Silver sagebrush located in Richland County, Montana

== Flora ==
Plants here have adapted to the arid, quickly fluctuating climate. Dominant grasses are Salvia argentea (silver sagebrush), Artemisia frigida (fringed sagebrush), Bouteloua gracilis (blue grama), and Nassella viridula (green needlegrass). Opuntia (prickley pear cactus) is found in drier areas. Very little trees grow naturally in the ecoregion, owing to the limited rainfall and large amount of grazing animals that eat the young saplings. Nonetheless, trees like the Populus deltoides (plains cottonwood) and Acer negundo (box elder) can grow in moist areas alongside rivers and lakes where water is plentiful.

Black-tailed prairie dog in Grasslands National Park, Canada

== Fauna ==
Many of the animals located here are mammals who consume the various grasses. The American bison, once a dominant force, have been almost entirely extirpated from the ecoregion, but there are a limited number in protected areas. Coyotes roam the area and primarily feast on white-tailed jackrabbit if alone, and white-tailed deer and mule deer if in numbers. Richardson's ground squirrel and the less common Black-tailed prairie dog alter the landscape by building burrows for uses like storing food or caring for the young. Pronghorn populations have made a stark recovery since the early 20th century, largely in part due to conservation efforts. Birds also play a part in this ecoregion. American robins, Canadian geese, and mallard ducks are the primary birds present here. The Swainson's hawk, Ferruginous hawk, and occasionally the Bald eagle are the most dominant birds of prey.

== Level IV ecoregions ==
This ecoregion is subdivided into 18 level IV ecoregions.

- Missouri Coteau (42a)
- Collapsed Glacial Outwash (42b)
- Missouri Coteau Slope (42c)
- Northern Missouri Coteau (42d)
- Southern Missouri Coteau (42e)
- Southern Missouri Coteau Slope (42f)
- Ponca Plains (42g)
- Southern River Breaks (42h)
- Glaciated Dark Brown Prairie (42i)
- Glaciated Northern Grasslands (42j)
- Coteau Lakes Upland (42k)
- Sweetgrass Uplands (42l)
- Cherry Patch Moraines (42m)
- Milk River Pothole Upland (42n)
- North Central Brown Glaciated Plains (42o)
- Holt Tablelands (42p)
- Rocky Mountain Front Foothill Potholes (42q)
- Foothill Grassland (42r)

== Human use ==
Before European colonization indigenous people like the Blackfeet burned the prairies to encourage new growth. This new growth attracted bison and other animals, who were hunted for materials. Post European-settlement most of the land is used for cattle ranching. Where the land is arable the most common kinds of crop are grains like barley and wheat. Most major cities lie on the Canadian side. Saskatoon, Saskatchewan, Regina, Saskatchewan, Medicine Hat, Alberta, and Lethbridge, Alberta are examples. The American side is largely devoid of cities of such size with the exception of Bismarck, North Dakota.

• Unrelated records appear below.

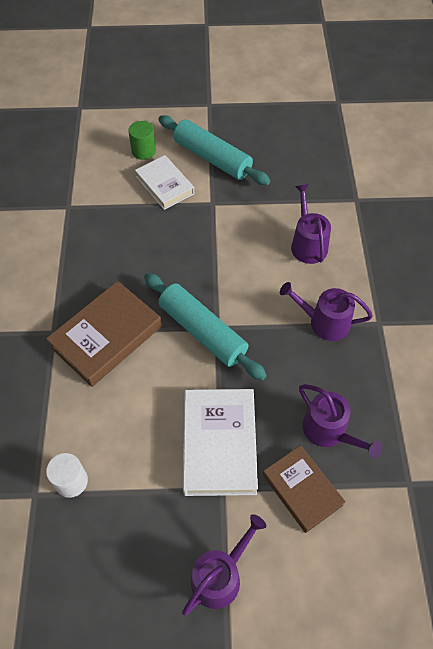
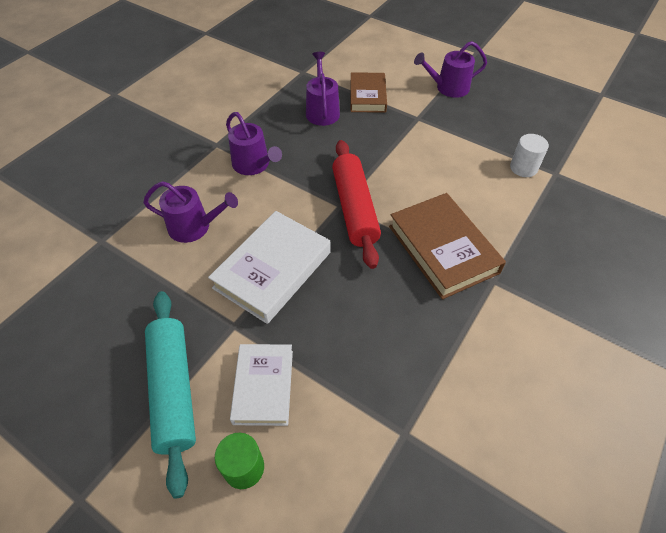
camera: 145 degrees left, 5 degrees down
brown book [46,281,162,387] -> brown book turned 75 degrees clockwise [389,193,506,299]
turquoise rolling pin [144,273,267,380] -> red rolling pin [332,140,381,269]
white book [183,389,258,496] -> white book moved to [208,211,331,324]
purple watering can [291,184,331,264] -> purple watering can turned 105 degrees counterclockwise [143,181,238,243]

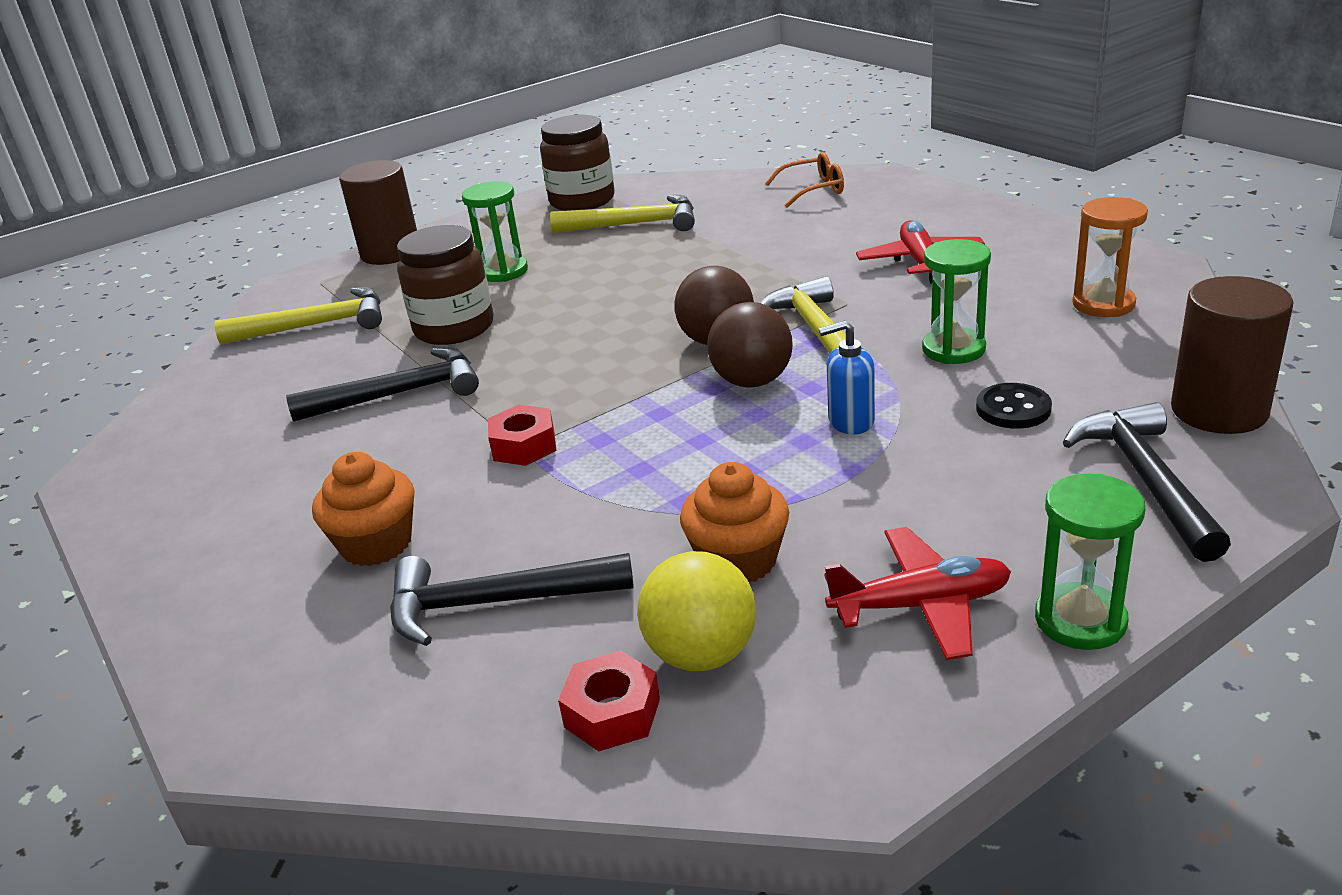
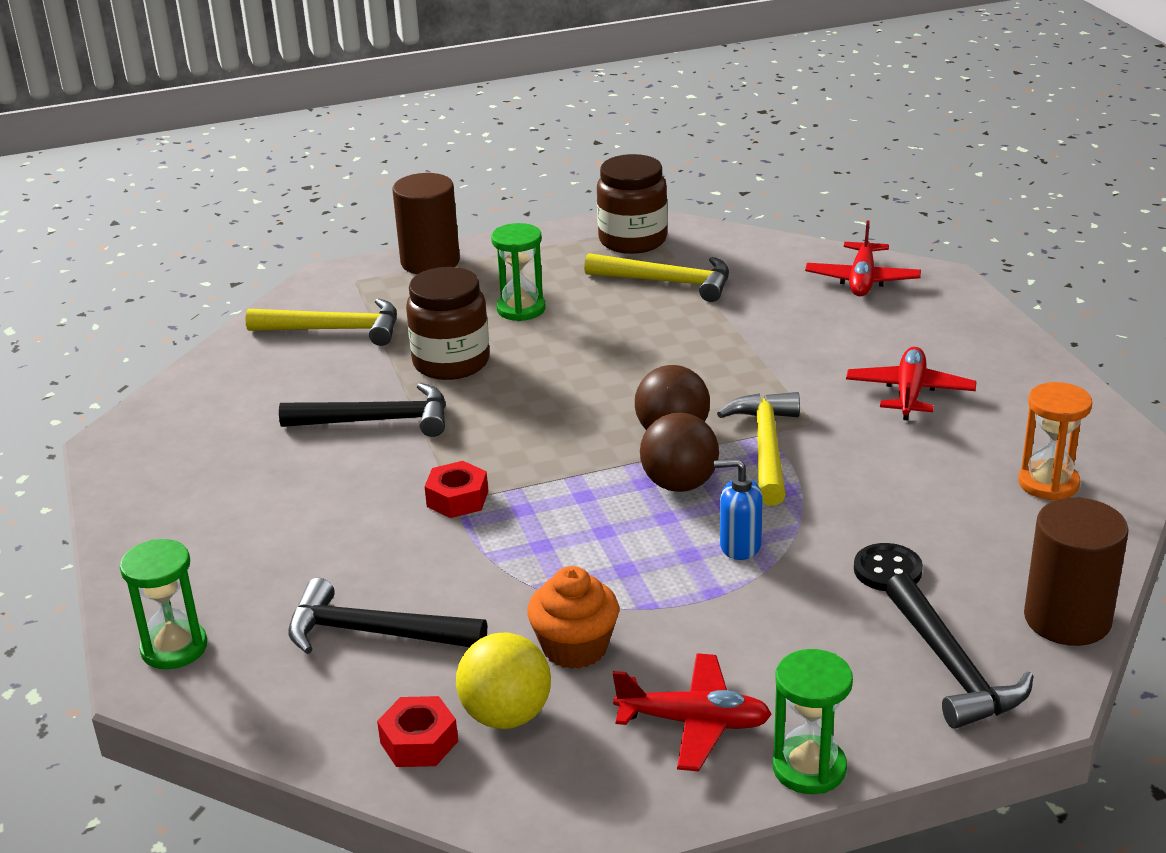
camera: 15 degrees right, 0 degrees up
orange cupcake [312,452,414,566] -> none
orange glasses [765,152,844,208] -> red plane [805,221,921,296]
green hourglass [922,239,991,364] -> green hourglass moved to [120,539,207,669]
black hammer [1062,402,1231,562] -> black hammer turned 150 degrees clockwise [885,573,1033,729]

== Conservation and threats ==
Very little unaltered landscape remains in the ecoregion. However, due to the nature of cattle ranching, there is a large potential for recovery as most of the dominant flora is still native growth. There are numerous protected areas, including Grasslands National Park and Theodore Roosevelt National Park. With Climate change continuing, this region is at risk. In some regions of Montana and the Dakotas, temperature has risen by as much as 5.5 °F in the past century. Natural disasters such as droughts and storms are expected to become more common.